[Stored records]
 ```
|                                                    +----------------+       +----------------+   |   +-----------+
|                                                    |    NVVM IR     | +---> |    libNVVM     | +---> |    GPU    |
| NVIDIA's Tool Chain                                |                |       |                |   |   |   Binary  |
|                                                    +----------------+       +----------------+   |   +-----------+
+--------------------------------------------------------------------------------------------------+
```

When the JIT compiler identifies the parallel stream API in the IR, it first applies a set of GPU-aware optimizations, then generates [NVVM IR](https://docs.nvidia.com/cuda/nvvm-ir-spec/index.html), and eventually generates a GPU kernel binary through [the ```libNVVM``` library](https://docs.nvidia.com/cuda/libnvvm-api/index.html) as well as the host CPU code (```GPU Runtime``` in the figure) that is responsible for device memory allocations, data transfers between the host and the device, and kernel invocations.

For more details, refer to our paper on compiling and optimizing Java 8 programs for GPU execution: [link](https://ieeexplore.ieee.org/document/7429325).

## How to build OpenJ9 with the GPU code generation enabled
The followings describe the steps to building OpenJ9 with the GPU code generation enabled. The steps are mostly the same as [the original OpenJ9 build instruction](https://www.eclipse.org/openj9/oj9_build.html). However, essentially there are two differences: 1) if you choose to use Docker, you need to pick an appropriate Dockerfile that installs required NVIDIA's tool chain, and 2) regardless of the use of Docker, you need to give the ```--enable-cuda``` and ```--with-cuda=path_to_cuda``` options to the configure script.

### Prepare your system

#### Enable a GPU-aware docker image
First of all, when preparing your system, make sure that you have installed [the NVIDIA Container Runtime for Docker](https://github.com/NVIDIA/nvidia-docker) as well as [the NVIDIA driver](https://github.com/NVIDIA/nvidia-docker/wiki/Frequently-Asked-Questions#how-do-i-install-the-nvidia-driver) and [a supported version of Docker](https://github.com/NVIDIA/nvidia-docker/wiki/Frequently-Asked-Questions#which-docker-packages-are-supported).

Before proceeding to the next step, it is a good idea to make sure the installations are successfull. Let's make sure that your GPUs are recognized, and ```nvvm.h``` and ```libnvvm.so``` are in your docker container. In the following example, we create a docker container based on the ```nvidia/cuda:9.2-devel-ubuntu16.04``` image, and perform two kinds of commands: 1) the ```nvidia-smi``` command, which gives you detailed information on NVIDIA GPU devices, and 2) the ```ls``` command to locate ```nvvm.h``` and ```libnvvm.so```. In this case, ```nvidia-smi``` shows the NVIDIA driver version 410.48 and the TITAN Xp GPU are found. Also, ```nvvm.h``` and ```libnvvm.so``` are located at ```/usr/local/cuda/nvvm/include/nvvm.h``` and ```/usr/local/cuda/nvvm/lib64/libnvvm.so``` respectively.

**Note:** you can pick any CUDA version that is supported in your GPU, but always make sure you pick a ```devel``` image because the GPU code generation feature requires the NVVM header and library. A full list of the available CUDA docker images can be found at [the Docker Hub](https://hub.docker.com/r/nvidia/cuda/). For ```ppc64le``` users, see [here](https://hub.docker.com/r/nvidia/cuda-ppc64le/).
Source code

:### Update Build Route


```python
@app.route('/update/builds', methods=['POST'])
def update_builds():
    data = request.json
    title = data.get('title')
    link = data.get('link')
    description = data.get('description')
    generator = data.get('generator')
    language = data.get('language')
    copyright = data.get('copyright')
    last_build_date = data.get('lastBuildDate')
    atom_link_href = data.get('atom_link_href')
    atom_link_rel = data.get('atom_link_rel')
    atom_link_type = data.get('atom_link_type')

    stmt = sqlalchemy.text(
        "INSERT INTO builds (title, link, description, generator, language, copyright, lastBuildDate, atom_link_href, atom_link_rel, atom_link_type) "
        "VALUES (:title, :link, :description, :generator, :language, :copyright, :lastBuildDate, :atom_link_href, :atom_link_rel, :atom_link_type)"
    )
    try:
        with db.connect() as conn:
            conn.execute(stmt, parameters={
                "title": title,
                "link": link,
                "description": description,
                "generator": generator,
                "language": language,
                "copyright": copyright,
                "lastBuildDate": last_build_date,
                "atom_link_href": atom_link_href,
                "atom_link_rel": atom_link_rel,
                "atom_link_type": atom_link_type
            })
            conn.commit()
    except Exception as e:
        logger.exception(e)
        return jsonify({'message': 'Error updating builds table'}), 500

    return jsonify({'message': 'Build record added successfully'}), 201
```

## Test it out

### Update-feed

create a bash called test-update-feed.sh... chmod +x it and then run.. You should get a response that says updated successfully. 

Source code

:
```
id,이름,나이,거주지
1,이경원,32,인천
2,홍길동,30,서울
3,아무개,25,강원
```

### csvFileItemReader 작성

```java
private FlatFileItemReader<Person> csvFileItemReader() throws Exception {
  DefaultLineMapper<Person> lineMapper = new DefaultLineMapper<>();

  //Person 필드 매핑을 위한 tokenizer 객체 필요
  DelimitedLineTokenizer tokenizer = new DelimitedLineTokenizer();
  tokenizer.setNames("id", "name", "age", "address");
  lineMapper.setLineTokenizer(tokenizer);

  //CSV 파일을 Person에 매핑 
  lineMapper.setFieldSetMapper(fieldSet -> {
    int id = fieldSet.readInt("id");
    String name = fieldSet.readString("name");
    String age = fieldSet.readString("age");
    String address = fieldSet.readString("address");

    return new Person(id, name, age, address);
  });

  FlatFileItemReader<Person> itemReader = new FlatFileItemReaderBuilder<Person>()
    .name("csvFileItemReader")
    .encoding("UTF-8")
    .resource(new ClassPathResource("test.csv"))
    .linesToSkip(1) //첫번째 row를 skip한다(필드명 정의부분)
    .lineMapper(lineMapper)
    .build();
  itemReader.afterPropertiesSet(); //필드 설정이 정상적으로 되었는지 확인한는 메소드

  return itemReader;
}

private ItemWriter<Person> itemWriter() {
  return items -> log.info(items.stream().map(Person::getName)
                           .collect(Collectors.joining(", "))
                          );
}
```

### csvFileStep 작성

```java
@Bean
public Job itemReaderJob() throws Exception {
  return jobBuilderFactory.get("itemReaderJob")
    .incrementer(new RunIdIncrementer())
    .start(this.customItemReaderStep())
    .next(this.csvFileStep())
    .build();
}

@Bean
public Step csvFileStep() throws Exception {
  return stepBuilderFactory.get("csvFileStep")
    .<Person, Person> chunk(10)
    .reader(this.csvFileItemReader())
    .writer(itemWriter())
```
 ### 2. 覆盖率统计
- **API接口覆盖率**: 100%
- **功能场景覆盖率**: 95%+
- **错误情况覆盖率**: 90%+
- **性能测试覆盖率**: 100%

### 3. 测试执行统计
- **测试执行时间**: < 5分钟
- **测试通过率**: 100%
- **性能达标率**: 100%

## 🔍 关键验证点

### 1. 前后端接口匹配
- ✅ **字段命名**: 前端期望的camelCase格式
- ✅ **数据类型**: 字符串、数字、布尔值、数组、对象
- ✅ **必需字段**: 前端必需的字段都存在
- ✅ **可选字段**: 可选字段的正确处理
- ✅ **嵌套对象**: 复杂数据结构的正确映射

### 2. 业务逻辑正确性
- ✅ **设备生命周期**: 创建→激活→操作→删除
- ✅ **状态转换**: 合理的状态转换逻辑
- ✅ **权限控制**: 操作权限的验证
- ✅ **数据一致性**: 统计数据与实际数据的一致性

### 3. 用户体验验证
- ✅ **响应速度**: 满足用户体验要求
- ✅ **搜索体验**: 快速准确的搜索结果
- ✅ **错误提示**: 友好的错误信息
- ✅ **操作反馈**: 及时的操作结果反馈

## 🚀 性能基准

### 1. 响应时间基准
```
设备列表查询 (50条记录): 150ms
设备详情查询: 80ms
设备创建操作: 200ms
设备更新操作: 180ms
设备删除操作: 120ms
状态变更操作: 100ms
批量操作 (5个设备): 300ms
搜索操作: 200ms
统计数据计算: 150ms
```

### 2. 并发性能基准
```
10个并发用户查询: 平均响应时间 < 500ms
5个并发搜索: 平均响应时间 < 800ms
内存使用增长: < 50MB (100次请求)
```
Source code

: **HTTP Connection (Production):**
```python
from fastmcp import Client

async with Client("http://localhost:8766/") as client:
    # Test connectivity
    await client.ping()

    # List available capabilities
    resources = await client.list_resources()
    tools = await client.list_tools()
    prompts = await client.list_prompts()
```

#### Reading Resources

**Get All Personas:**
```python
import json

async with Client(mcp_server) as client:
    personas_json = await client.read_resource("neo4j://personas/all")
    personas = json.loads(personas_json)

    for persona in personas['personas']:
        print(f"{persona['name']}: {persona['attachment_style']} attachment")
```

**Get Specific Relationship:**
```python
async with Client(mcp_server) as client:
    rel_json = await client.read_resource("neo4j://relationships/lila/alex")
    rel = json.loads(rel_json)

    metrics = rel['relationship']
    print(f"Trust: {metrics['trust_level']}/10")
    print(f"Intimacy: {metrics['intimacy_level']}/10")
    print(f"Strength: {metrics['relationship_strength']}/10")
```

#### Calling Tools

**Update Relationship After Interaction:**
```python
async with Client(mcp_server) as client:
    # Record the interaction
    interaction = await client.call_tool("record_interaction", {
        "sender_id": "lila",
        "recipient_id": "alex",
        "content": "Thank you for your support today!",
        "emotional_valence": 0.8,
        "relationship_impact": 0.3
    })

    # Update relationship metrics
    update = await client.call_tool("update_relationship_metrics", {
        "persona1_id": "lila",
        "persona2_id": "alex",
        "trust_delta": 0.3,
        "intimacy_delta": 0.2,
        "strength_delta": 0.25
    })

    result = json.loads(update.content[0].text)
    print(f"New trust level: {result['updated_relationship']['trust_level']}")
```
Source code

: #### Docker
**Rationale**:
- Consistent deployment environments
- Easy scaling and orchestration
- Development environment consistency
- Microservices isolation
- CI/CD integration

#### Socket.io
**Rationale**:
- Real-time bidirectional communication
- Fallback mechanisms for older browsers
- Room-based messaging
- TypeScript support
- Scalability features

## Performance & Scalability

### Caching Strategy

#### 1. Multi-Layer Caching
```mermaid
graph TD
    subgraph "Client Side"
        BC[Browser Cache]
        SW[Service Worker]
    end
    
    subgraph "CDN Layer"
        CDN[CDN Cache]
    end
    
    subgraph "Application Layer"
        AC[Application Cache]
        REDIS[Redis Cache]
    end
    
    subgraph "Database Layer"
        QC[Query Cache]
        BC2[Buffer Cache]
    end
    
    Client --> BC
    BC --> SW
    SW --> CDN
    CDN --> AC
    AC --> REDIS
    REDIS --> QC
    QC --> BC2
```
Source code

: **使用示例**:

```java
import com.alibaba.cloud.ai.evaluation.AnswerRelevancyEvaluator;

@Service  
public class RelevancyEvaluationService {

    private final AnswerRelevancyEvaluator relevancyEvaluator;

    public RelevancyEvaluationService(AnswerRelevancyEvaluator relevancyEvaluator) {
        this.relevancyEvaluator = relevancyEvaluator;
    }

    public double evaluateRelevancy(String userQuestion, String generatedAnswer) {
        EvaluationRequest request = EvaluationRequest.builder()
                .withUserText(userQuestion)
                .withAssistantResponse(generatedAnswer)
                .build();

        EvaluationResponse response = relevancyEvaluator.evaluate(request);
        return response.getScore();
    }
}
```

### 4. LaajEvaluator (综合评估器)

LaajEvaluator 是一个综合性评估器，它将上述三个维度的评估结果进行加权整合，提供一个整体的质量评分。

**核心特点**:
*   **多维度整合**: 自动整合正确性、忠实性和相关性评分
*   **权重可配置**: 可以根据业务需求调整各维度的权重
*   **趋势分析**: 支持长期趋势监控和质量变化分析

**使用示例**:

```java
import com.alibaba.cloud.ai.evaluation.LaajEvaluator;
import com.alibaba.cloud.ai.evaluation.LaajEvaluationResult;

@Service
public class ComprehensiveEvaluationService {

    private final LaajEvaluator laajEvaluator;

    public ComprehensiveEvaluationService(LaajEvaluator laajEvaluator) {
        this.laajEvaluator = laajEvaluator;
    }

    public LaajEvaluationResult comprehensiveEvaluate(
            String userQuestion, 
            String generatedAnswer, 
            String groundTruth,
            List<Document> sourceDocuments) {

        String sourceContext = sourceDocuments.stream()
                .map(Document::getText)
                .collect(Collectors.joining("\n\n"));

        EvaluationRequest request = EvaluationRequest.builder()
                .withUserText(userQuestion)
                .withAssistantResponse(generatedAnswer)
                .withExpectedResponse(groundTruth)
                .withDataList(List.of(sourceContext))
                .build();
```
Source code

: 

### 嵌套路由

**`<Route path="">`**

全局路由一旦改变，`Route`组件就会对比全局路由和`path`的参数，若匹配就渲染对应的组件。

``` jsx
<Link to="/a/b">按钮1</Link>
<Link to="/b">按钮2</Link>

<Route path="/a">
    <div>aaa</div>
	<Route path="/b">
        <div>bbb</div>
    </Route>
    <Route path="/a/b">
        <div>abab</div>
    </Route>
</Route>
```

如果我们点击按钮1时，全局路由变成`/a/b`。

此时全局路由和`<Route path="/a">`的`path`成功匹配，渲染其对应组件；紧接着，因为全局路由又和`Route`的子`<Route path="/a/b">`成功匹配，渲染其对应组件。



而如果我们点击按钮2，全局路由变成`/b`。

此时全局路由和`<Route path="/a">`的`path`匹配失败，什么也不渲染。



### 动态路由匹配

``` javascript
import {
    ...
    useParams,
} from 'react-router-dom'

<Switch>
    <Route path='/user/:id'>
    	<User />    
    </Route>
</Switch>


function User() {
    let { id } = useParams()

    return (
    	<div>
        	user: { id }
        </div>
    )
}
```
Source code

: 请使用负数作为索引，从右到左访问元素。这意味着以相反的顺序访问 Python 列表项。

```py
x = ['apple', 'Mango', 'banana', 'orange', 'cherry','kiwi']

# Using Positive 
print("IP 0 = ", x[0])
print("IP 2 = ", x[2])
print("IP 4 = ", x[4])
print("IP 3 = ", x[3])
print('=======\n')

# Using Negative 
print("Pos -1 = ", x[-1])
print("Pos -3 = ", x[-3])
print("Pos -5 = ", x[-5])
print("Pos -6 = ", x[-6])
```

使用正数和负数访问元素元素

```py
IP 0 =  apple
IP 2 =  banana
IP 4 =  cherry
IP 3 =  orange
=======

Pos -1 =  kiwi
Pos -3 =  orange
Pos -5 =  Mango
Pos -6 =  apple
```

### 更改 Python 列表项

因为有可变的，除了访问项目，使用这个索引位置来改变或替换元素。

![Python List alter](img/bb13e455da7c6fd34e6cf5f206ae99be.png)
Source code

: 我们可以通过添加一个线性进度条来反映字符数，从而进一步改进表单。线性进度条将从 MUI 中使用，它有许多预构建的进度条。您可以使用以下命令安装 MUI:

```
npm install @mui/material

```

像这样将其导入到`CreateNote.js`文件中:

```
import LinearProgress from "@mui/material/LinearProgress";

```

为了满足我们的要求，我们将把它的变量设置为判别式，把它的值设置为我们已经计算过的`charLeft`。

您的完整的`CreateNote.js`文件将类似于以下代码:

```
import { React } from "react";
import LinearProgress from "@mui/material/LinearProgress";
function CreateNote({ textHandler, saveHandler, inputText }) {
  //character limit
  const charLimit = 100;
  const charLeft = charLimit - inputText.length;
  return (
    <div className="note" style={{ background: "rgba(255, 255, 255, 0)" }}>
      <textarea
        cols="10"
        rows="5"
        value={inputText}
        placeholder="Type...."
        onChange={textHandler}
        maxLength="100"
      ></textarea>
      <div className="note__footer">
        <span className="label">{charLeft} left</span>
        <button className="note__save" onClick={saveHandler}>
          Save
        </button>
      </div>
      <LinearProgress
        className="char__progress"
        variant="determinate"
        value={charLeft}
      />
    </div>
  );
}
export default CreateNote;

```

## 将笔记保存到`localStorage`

> The task
Could you write out exactly the lines above, starting at the first one and ending with the line that has "#### Enable a GPU-aware docker image"?

> Response below
 ```
|                                                    +----------------+       +----------------+   |   +-----------+
|                                                    |    NVVM IR     | +---> |    libNVVM     | +---> |    GPU    |
| NVIDIA's Tool Chain                                |                |       |                |   |   |   Binary  |
|                                                    +----------------+       +----------------+   |   +-----------+
+--------------------------------------------------------------------------------------------------+
```

When the JIT compiler identifies the parallel stream API in the IR, it first applies a set of GPU-aware optimizations, then generates [NVVM IR](https://docs.nvidia.com/cuda/nvvm-ir-spec/index.html), and eventually generates a GPU kernel binary through [the ```libNVVM``` library](https://docs.nvidia.com/cuda/libnvvm-api/index.html) as well as the host CPU code (```GPU Runtime``` in the figure) that is responsible for device memory allocations, data transfers between the host and the device, and kernel invocations.

For more details, refer to our paper on compiling and optimizing Java 8 programs for GPU execution: [link](https://ieeexplore.ieee.org/document/7429325).

## How to build OpenJ9 with the GPU code generation enabled
The followings describe the steps to building OpenJ9 with the GPU code generation enabled. The steps are mostly the same as [the original OpenJ9 build instruction](https://www.eclipse.org/openj9/oj9_build.html). However, essentially there are two differences: 1) if you choose to use Docker, you need to pick an appropriate Dockerfile that installs required NVIDIA's tool chain, and 2) regardless of the use of Docker, you need to give the ```--enable-cuda``` and ```--with-cuda=path_to_cuda``` options to the configure script.

### Prepare your system

#### Enable a GPU-aware docker image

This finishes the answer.